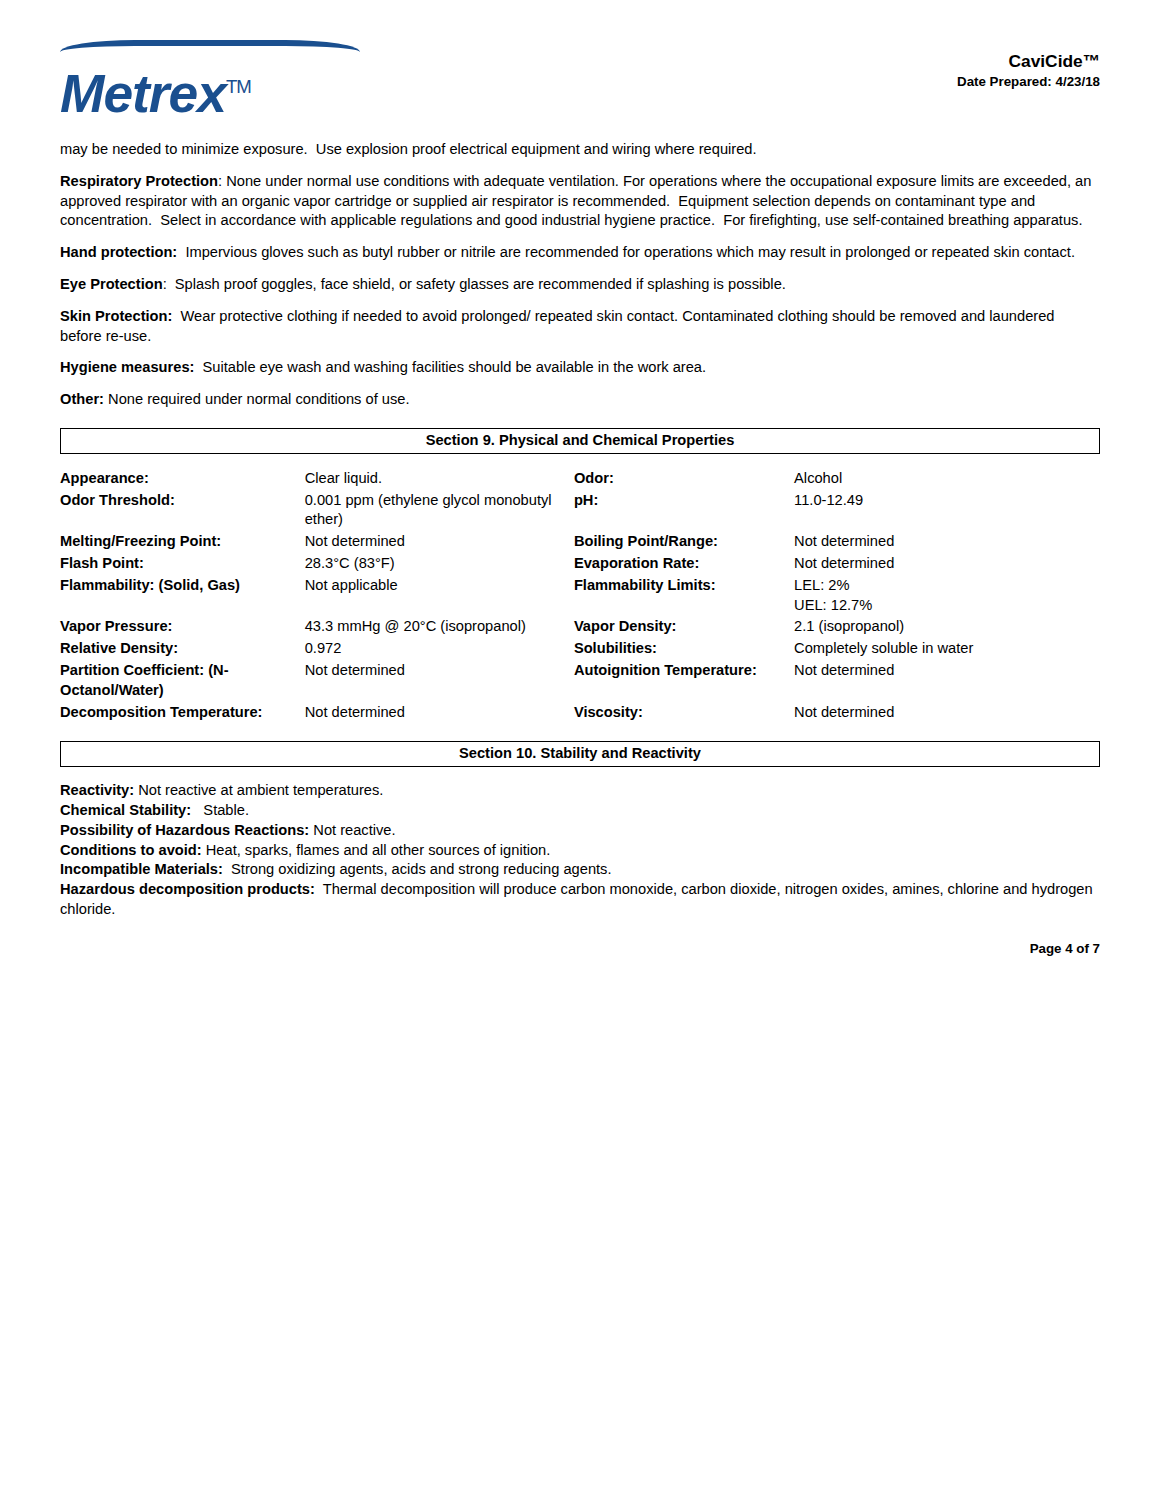MetrexTM
CaviCide™
Date Prepared: 4/23/18
may be needed to minimize exposure. Use explosion proof electrical equipment and wiring where required.
Respiratory Protection: None under normal use conditions with adequate ventilation. For operations where the occupational exposure limits are exceeded, an approved respirator with an organic vapor cartridge or supplied air respirator is recommended. Equipment selection depends on contaminant type and concentration. Select in accordance with applicable regulations and good industrial hygiene practice. For firefighting, use self-contained breathing apparatus.
Hand protection: Impervious gloves such as butyl rubber or nitrile are recommended for operations which may result in prolonged or repeated skin contact.
Eye Protection: Splash proof goggles, face shield, or safety glasses are recommended if splashing is possible.
Skin Protection: Wear protective clothing if needed to avoid prolonged/ repeated skin contact. Contaminated clothing should be removed and laundered before re-use.
Hygiene measures: Suitable eye wash and washing facilities should be available in the work area.
Other: None required under normal conditions of use.
Section 9. Physical and Chemical Properties
| Appearance: | Clear liquid. | Odor: | Alcohol |
| Odor Threshold: | 0.001 ppm (ethylene glycol monobutyl ether) | pH: | 11.0-12.49 |
| Melting/Freezing Point: | Not determined | Boiling Point/Range: | Not determined |
| Flash Point: | 28.3°C (83°F) | Evaporation Rate: | Not determined |
| Flammability: (Solid, Gas) | Not applicable | Flammability Limits: | LEL: 2% UEL: 12.7% |
| Vapor Pressure: | 43.3 mmHg @ 20°C (isopropanol) | Vapor Density: | 2.1 (isopropanol) |
| Relative Density: | 0.972 | Solubilities: | Completely soluble in water |
| Partition Coefficient: (N-Octanol/Water) | Not determined | Autoignition Temperature: | Not determined |
| Decomposition Temperature: | Not determined | Viscosity: | Not determined |
Section 10. Stability and Reactivity
Reactivity: Not reactive at ambient temperatures.
Chemical Stability: Stable.
Possibility of Hazardous Reactions: Not reactive.
Conditions to avoid: Heat, sparks, flames and all other sources of ignition.
Incompatible Materials: Strong oxidizing agents, acids and strong reducing agents.
Hazardous decomposition products: Thermal decomposition will produce carbon monoxide, carbon dioxide, nitrogen oxides, amines, chlorine and hydrogen chloride.
Page 4 of 7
__________________________________________________
- [Task description]:
Verbatim output of the entries is required, with each image left out.

- [Problem solution]:
MetrexTM
CaviCide™
Date Prepared: 4/23/18
may be needed to minimize exposure. Use explosion proof electrical equipment and wiring where required.
Respiratory Protection: None under normal use conditions with adequate ventilation. For operations where the occupational exposure limits are exceeded, an approved respirator with an organic vapor cartridge or supplied air respirator is recommended. Equipment selection depends on contaminant type and concentration. Select in accordance with applicable regulations and good industrial hygiene practice. For firefighting, use self-contained breathing apparatus.
Hand protection: Impervious gloves such as butyl rubber or nitrile are recommended for operations which may result in prolonged or repeated skin contact.
Eye Protection: Splash proof goggles, face shield, or safety glasses are recommended if splashing is possible.
Skin Protection: Wear protective clothing if needed to avoid prolonged/ repeated skin contact. Contaminated clothing should be removed and laundered before re-use.
Hygiene measures: Suitable eye wash and washing facilities should be available in the work area.
Other: None required under normal conditions of use.
Section 9. Physical and Chemical Properties
| Appearance: | Clear liquid. | Odor: | Alcohol |
| Odor Threshold: | 0.001 ppm (ethylene glycol monobutyl ether) | pH: | 11.0-12.49 |
| Melting/Freezing Point: | Not determined | Boiling Point/Range: | Not determined |
| Flash Point: | 28.3°C (83°F) | Evaporation Rate: | Not determined |
| Flammability: (Solid, Gas) | Not applicable | Flammability Limits: | LEL: 2% UEL: 12.7% |
| Vapor Pressure: | 43.3 mmHg @ 20°C (isopropanol) | Vapor Density: | 2.1 (isopropanol) |
| Relative Density: | 0.972 | Solubilities: | Completely soluble in water |
| Partition Coefficient: (N-Octanol/Water) | Not determined | Autoignition Temperature: | Not determined |
| Decomposition Temperature: | Not determined | Viscosity: | Not determined |
Section 10. Stability and Reactivity
Reactivity: Not reactive at ambient temperatures.
Chemical Stability: Stable.
Possibility of Hazardous Reactions: Not reactive.
Conditions to avoid: Heat, sparks, flames and all other sources of ignition.
Incompatible Materials: Strong oxidizing agents, acids and strong reducing agents.
Hazardous decomposition products: Thermal decomposition will produce carbon monoxide, carbon dioxide, nitrogen oxides, amines, chlorine and hydrogen chloride.
Page 4 of 7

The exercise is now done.